Burton seemed to ruminate for a long while, smoking in silence, then he muttered,
“Am I much happier when with my own race? Hardly! When I am in the society of even the most highly cultivated Haitian negroes I am unable to free myself from the thought that we are much like a lot of monkeys, such as Italian street musicians carry with them. We negroes are togged out in the dignity, education and culture of the white race, but we are only aping the natural, self-evolved civilization and culture of the whites. The clothing does not fit us, the garments were not cut according to our mental and moral measurements, and we appear ridiculous when we don the borrowed trappings of the white race’s mind, and pompously strut before an amused and jeering world.”
“When I imagined the mantle that I wore was my own it set lightly and comfortably on me.
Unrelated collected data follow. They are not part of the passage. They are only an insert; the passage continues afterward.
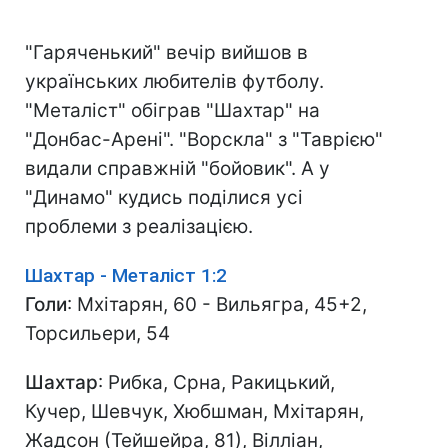
"Гаряченький" вечір вийшов в
українських любителів футболу.
"Металіст" обіграв "Шахтар" на
"Донбас-Арені". "Ворскла" з "Таврією"
видали справжній "бойовик". А у
"Динамо" кудись поділися усі
проблеми з реалізацією.
Шахтар - Металіст 1:2
Голи
: Мхітарян, 60 - Вильягра, 45+2,
Торсильери, 54
Шахтар
: Рибка, Срна, Ракицький,
Кучер, Шевчук, Хюбшман, Мхітарян,
Жадсон (Тейшейра, 81), Вілліан,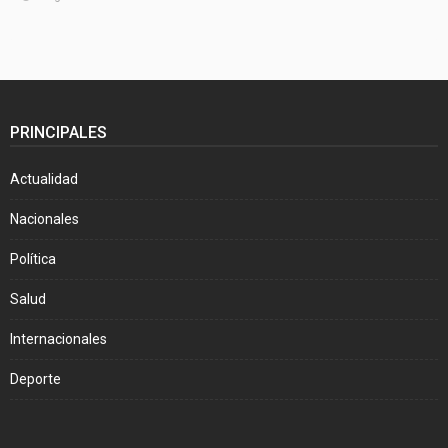
PRINCIPALES
Actualidad
Nacionales
Política
Salud
Internacionales
Deporte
Now that I realize that it is the property of another, it has become cumbersome, unwieldy, awkward and is slipping rapidly from my shoulders.”
“On the other side of the subject are equal difficulties. If, weary of imitation and affectation, I seek the society of my race in all its natural purity and ignorance, my senses have become so acute, softened and made tender by the long use of my borrowed mantle that I am shocked, horrified or disgusted. Oh! Son of Ham, escape from the doom pronounced against you while yet time was new seems impossible. In My Book it is writ, saith the Lord!”
In melancholy musing the man tortured by so many contrary emotions and feelings, sat silently gazing at the distant stars and then cried out in anguish of spirit,
“Oh! that I should be forced to feel that the Creator of all this grand universe is unjust! That I should regard education and culture as a curse to those foredoomed to be hewers of wood and drawers of water. That I should realize that refinement is a cankerous limb, a clog and hindrance to a negro, unfitting him for association with his own race and yet impotent to change those innate characteristics inherited by him from his ancestors, that disqualify him from homogeneousness with the white race.”
The young man’s voice was full of despair and even something of reproach as his subtle intellect wove the meshes of the adamantine condition that bound him helpless, in agony, to the rack of race inferiority.
“Mother Sybella, who has proven herself my great-grandmother, urges me to fly and seek among my own people that surcease from suffering unattainable among the whites. While she fascinates me, she fills me with horror. I am drawn toward her yet I am repelled by something loathsome in the association with her. She seems to possess hypnotic power over my senses; she leads me by some magnetic influence that exerts control over the negro portion of my nature.”
“I am ashamed to be seen by the white people, especially the Dunlaps, in familiar conversation with the grandmother of my mother, but in our secret and frequent interviews she has told me much that I was unaware of concerning my ancestors and my mother. I have promised to attend a meeting of my kinsmen tomorrow night, which will be held in a secluded spot near the city, whither she herself will guide me. I do not wish to go. I did not wish to make the promise and appointment to meet her, but was compelled by the overmastering power she wields over the natural proclivities within me. I must meet her and go with her.”